*What the task asks*. In your copy, include no images and return each entry exactly as written.

---*---

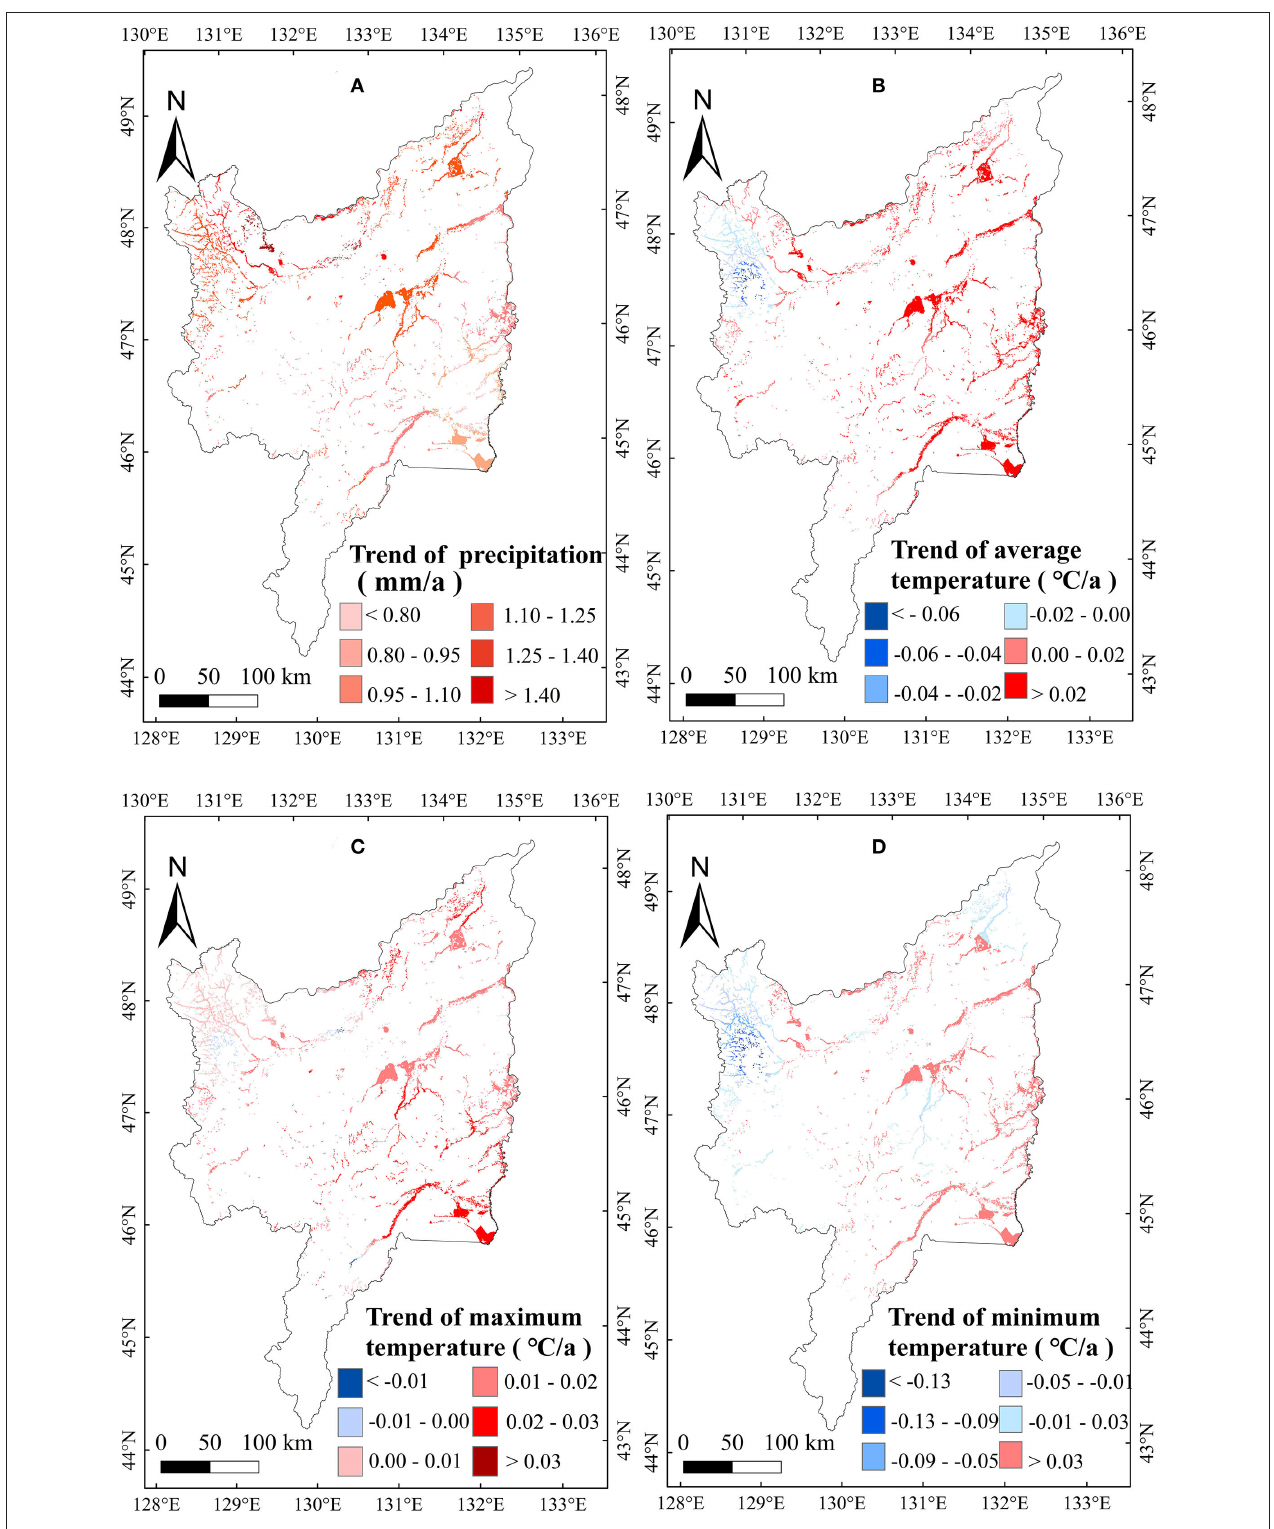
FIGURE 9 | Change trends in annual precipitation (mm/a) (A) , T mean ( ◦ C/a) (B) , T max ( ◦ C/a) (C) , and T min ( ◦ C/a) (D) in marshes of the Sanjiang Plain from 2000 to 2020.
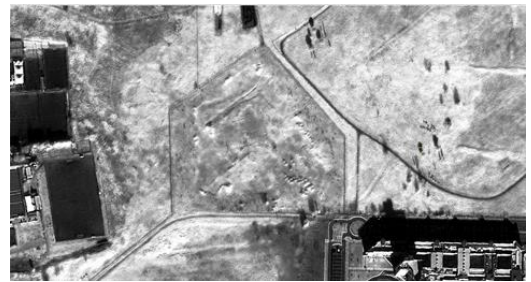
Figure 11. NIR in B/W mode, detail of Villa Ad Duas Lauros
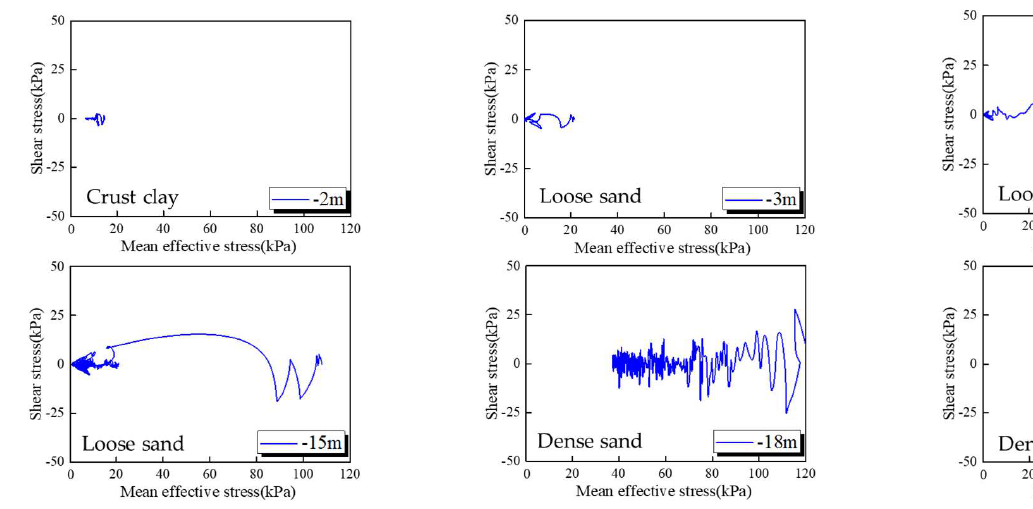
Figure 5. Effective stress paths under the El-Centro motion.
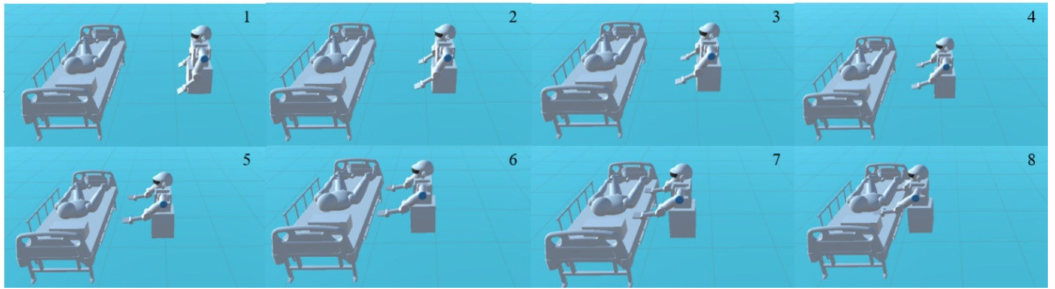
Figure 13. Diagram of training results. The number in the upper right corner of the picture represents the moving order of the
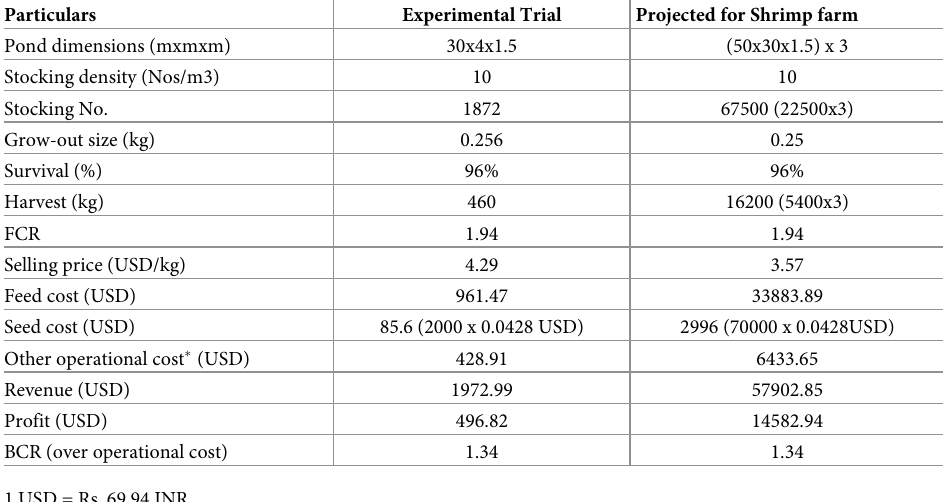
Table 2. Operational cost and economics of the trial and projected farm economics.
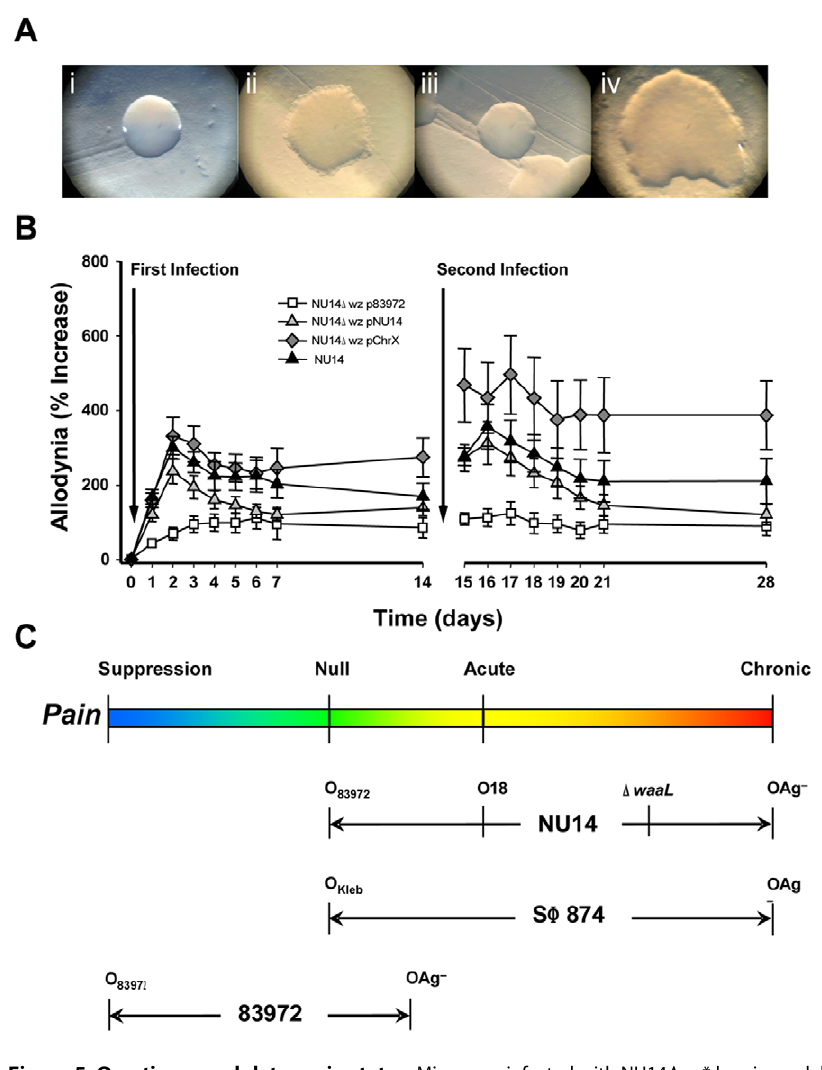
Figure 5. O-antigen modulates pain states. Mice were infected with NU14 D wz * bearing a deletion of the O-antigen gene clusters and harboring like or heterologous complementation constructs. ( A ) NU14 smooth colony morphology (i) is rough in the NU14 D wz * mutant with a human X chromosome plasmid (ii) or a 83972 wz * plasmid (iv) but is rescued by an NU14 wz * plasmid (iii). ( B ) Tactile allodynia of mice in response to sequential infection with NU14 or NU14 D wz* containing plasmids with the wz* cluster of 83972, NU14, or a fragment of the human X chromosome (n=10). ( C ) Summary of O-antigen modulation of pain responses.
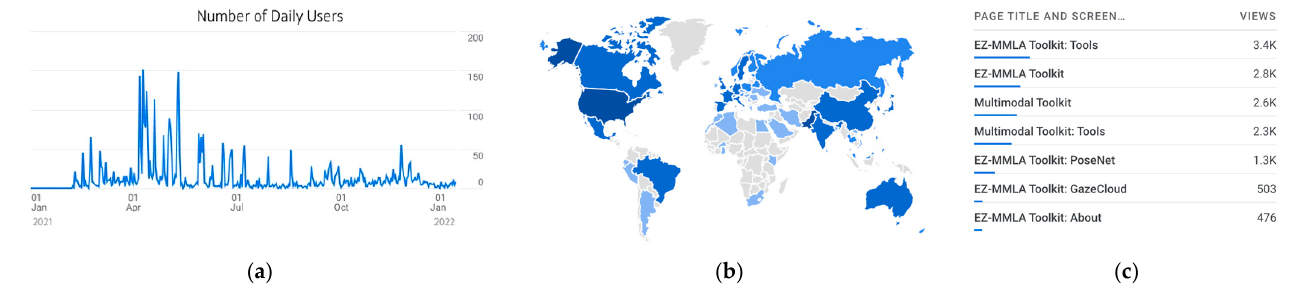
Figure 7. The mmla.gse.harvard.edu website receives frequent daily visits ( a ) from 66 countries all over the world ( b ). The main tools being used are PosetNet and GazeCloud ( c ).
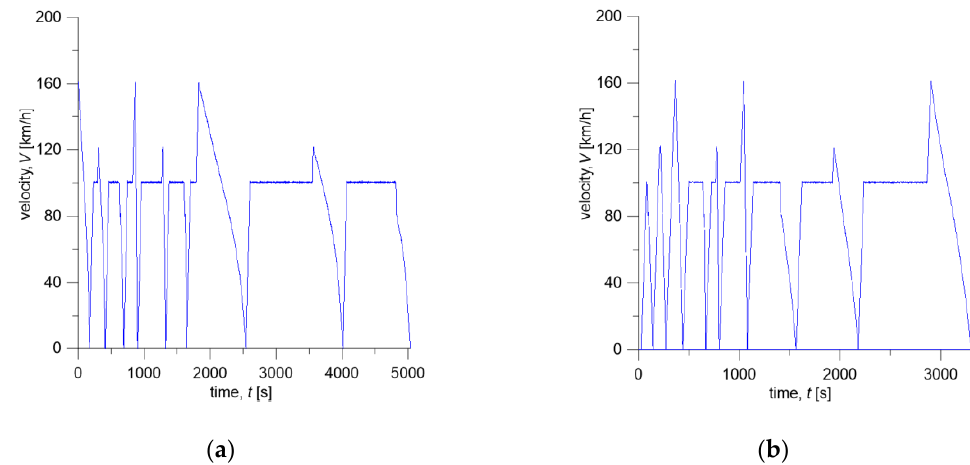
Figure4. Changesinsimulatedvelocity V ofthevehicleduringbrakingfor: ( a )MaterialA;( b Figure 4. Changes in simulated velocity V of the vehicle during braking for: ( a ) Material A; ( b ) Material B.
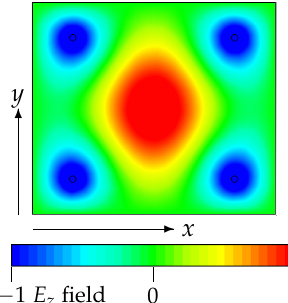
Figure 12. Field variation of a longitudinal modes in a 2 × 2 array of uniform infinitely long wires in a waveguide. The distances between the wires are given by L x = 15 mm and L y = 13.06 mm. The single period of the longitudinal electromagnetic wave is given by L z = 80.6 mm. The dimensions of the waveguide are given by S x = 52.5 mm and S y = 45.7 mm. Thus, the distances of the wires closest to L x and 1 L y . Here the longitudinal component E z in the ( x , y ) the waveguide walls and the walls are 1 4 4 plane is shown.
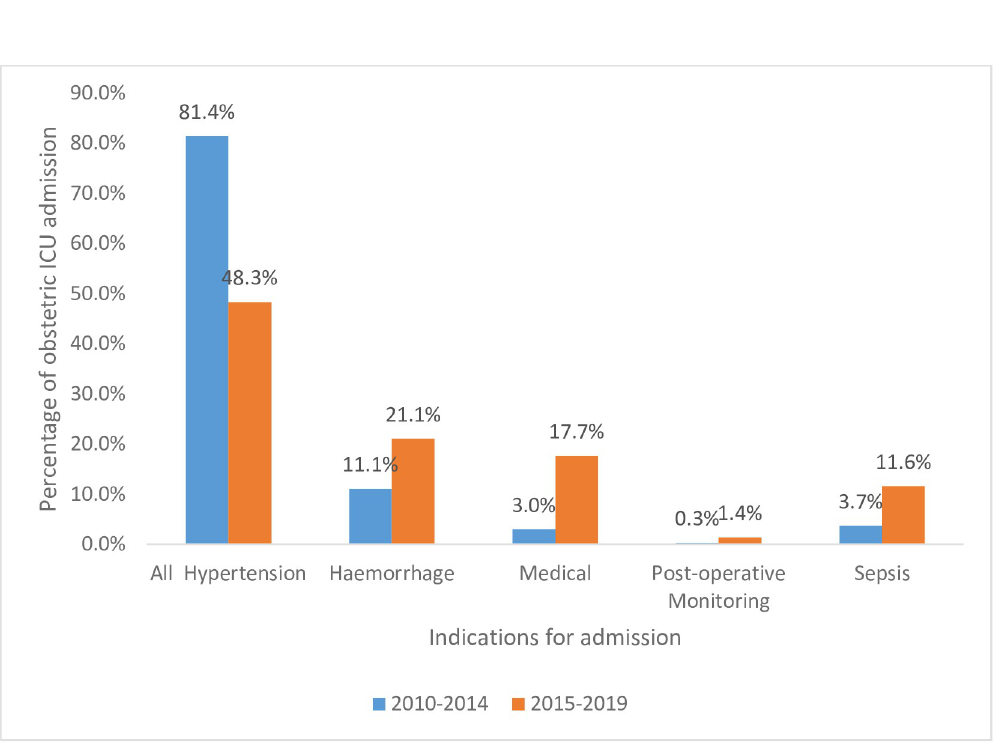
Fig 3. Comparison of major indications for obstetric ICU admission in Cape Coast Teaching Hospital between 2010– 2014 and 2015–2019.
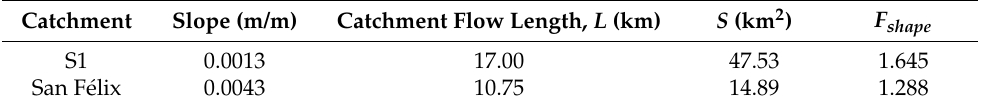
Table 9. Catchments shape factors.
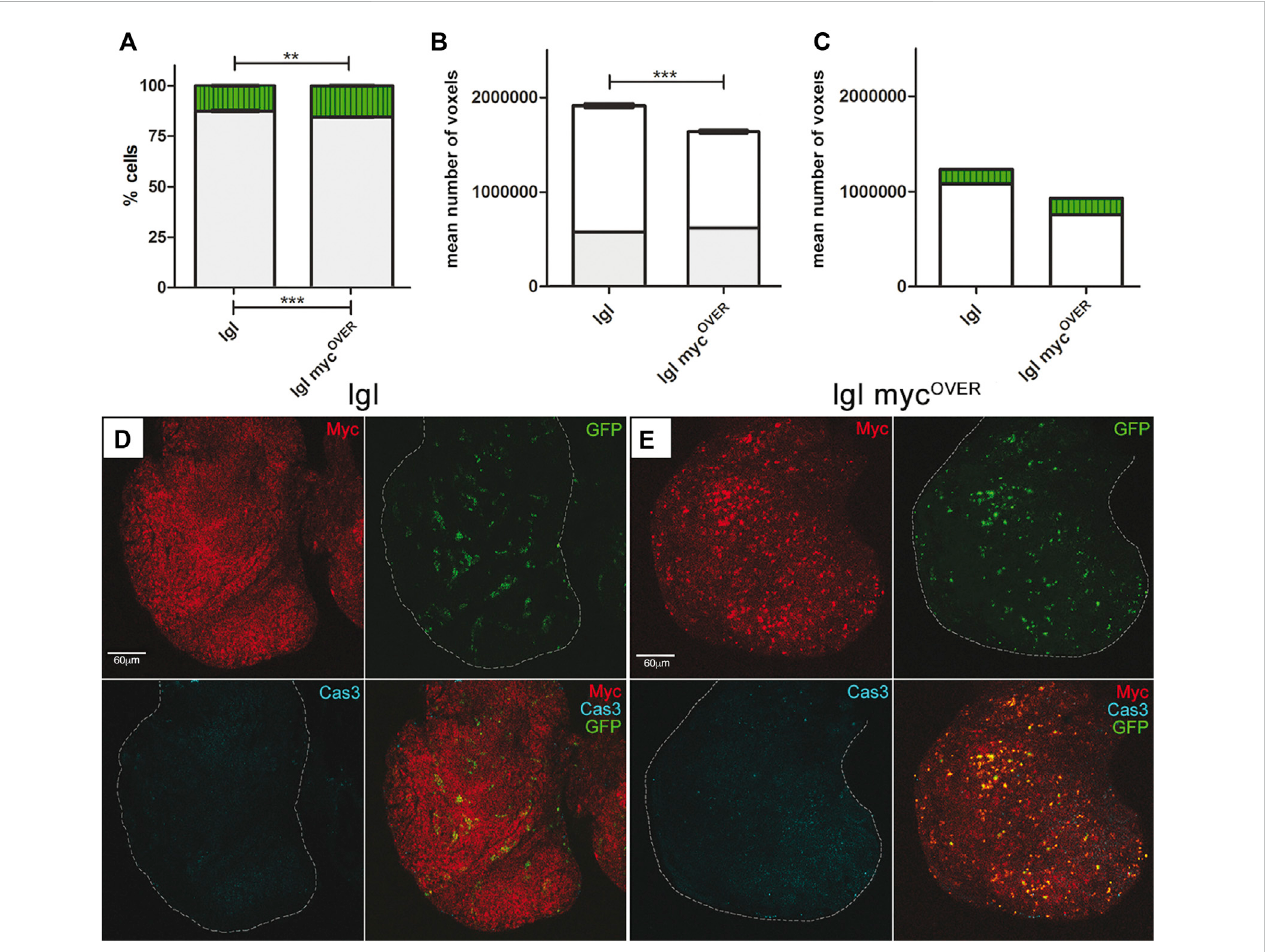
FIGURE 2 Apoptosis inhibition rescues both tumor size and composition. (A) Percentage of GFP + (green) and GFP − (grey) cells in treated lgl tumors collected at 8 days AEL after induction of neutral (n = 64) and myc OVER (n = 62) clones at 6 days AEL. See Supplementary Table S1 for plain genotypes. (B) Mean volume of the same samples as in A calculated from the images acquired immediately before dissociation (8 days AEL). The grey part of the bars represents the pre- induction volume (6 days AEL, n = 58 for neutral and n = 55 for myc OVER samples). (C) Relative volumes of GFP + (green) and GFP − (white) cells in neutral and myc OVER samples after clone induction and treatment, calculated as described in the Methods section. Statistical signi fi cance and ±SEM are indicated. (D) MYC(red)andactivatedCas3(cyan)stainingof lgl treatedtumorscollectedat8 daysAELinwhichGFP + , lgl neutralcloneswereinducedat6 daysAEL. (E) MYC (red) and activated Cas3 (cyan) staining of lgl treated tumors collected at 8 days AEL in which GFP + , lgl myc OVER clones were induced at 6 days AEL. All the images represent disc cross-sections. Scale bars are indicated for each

---*---

*Result of this task*.
FIGURE 9 | Change trends in annual precipitation (mm/a) (A) , T mean ( ◦ C/a) (B) , T max ( ◦ C/a) (C) , and T min ( ◦ C/a) (D) in marshes of the Sanjiang Plain from 2000 to 2020.
Figure 11. NIR in B/W mode, detail of Villa Ad Duas Lauros
Figure 5. Effective stress paths under the El-Centro motion.
Figure 13. Diagram of training results. The number in the upper right corner of the picture represents the moving order of the
Table 2. Operational cost and economics of the trial and projected farm economics.
Figure 5. O-antigen modulates pain states. Mice were infected with NU14 D wz * bearing a deletion of the O-antigen gene clusters and harboring like or heterologous complementation constructs. ( A ) NU14 smooth colony morphology (i) is rough in the NU14 D wz * mutant with a human X chromosome plasmid (ii) or a 83972 wz * plasmid (iv) but is rescued by an NU14 wz * plasmid (iii). ( B ) Tactile allodynia of mice in response to sequential infection with NU14 or NU14 D wz* containing plasmids with the wz* cluster of 83972, NU14, or a fragment of the human X chromosome (n=10). ( C ) Summary of O-antigen modulation of pain responses.
Figure 7. The mmla.gse.harvard.edu website receives frequent daily visits ( a ) from 66 countries all over the world ( b ). The main tools being used are PosetNet and GazeCloud ( c ).
Figure4. Changesinsimulatedvelocity V ofthevehicleduringbrakingfor: ( a )MaterialA;( b Figure 4. Changes in simulated velocity V of the vehicle during braking for: ( a ) Material A; ( b ) Material B.
Figure 12. Field variation of a longitudinal modes in a 2 × 2 array of uniform infinitely long wires in a waveguide. The distances between the wires are given by L x = 15 mm and L y = 13.06 mm. The single period of the longitudinal electromagnetic wave is given by L z = 80.6 mm. The dimensions of the waveguide are given by S x = 52.5 mm and S y = 45.7 mm. Thus, the distances of the wires closest to L x and 1 L y . Here the longitudinal component E z in the ( x , y ) the waveguide walls and the walls are 1 4 4 plane is shown.
Fig 3. Comparison of major indications for obstetric ICU admission in Cape Coast Teaching Hospital between 2010– 2014 and 2015–2019.
Table 9. Catchments shape factors.
FIGURE 2 Apoptosis inhibition rescues both tumor size and composition. (A) Percentage of GFP + (green) and GFP − (grey) cells in treated lgl tumors collected at 8 days AEL after induction of neutral (n = 64) and myc OVER (n = 62) clones at 6 days AEL. See Supplementary Table S1 for plain genotypes. (B) Mean volume of the same samples as in A calculated from the images acquired immediately before dissociation (8 days AEL). The grey part of the bars represents the pre- induction volume (6 days AEL, n = 58 for neutral and n = 55 for myc OVER samples). (C) Relative volumes of GFP + (green) and GFP − (white) cells in neutral and myc OVER samples after clone induction and treatment, calculated as described in the Methods section. Statistical signi fi cance and ±SEM are indicated. (D) MYC(red)andactivatedCas3(cyan)stainingof lgl treatedtumorscollectedat8 daysAELinwhichGFP + , lgl neutralcloneswereinducedat6 daysAEL. (E) MYC (red) and activated Cas3 (cyan) staining of lgl treated tumors collected at 8 days AEL in which GFP + , lgl myc OVER clones were induced at 6 days AEL. All the images represent disc cross-sections. Scale bars are indicated for each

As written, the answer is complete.